If there was one word to describe EA's forthcoming darkly humorous horror shooter, that would be "bonkers". Admittedly, thanks to Dizzy Rascal and a whole generation of teenagers and clubbers, it's an overused adjective at the moment, but never has it been more aptly attributed to a game than with Shadows of the Damned.
It is, indeed, bonkers. And in a very good way.
The game, which is due out on 24 June for Xbox 360 and PS3, is the result of putting three of Japan's most creative minds together, and therefore has created more buzz than a bee with its phone on vibrate.
Producer Shinji Mikami is the man responsible for no less than the Resident Evil franchise, composer Akira Yamaoka has crafted and sound engineered the Silent Hill games in the past, and Goichi Suda (aka Suda 51) is the mind behind Killer7 and No More Heroes. And it is the latter maverick that we suspect came up with the original idea.
Shadows of the Damned has you play as Garcia Hotspur - a great hero name if ever we've heard one, with just a hint of porn star for good measure - who must descend into Hell in order to rescue his girlfriend from a demon called Fleming. Yep, Fleming. Not Phlegming, which, perhaps, would've been more apt. Maybe Suda 51 isn't a big fan of James Bond or Chitty Chitty Bang Bang. But it's by no means the weirdest thing you'll encounter during the adventure.
Along the way, you must defeat demons of all shapes and sizes, and solve puzzles whilst battling the denizens of Hades - some of which involve feeding body parts to door locks that look like the heads of babies. No, really.
In addition, spattered throughout, alongside plenty of gore and gizzards, are quips, amusing asides and one or two genuine surprises (such as the demon shopkeeper you happen across). This is a darkly amusing game that doesn't take itself too seriously, and thus strikes it apart from any of the work the triumvirate of games industry veterans may have offered up before.
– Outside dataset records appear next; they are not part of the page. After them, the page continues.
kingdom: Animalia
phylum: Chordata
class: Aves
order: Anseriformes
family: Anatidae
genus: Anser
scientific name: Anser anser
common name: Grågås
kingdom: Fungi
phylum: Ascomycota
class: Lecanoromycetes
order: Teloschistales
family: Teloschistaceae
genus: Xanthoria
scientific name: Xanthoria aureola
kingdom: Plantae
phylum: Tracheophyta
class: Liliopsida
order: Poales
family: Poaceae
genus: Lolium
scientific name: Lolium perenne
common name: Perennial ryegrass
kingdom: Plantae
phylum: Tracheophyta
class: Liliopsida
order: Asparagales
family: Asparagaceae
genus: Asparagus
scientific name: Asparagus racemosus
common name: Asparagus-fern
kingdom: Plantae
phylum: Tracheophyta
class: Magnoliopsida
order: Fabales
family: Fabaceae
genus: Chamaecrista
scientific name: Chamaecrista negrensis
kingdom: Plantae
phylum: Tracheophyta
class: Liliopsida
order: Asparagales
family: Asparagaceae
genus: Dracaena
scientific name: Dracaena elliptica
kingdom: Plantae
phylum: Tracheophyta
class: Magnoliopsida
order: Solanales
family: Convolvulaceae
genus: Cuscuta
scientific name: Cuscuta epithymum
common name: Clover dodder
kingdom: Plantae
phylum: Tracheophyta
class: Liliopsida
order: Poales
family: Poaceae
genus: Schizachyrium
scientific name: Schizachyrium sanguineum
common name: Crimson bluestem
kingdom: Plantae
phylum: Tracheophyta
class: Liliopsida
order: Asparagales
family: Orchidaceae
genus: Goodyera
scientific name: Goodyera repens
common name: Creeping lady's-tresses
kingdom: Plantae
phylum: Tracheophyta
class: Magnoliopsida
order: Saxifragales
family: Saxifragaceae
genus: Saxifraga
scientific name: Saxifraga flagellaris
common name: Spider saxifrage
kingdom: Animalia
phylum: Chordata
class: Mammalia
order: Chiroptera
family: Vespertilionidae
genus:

The gameplay, however, is reassuringly familiar. As a third person shooter, with a lot of emphasis on targeting and gunplay (although the weapons are called things like "boner"), it owes plenty to Mikami's latter day Resident Evils - and that's no bad thing. Plus there are splendid end of level bosses, with fighting styles that have to be assessed and countered.
It also helps tear Shadow of the Damned away from the recently reimagined Splatterhouse, a game it bears certainly similarities to, in plot and concept at least. Thankfully, even from the few levels we've played so far on the Xbox 360 version, it is vastly superior in gameplay terms. And certainly enough for us to salivate over the prospect of playing the full review sample when it appears soon.
Sleeper hit of the year? Most likely... As long as you don't mind a few nightmares.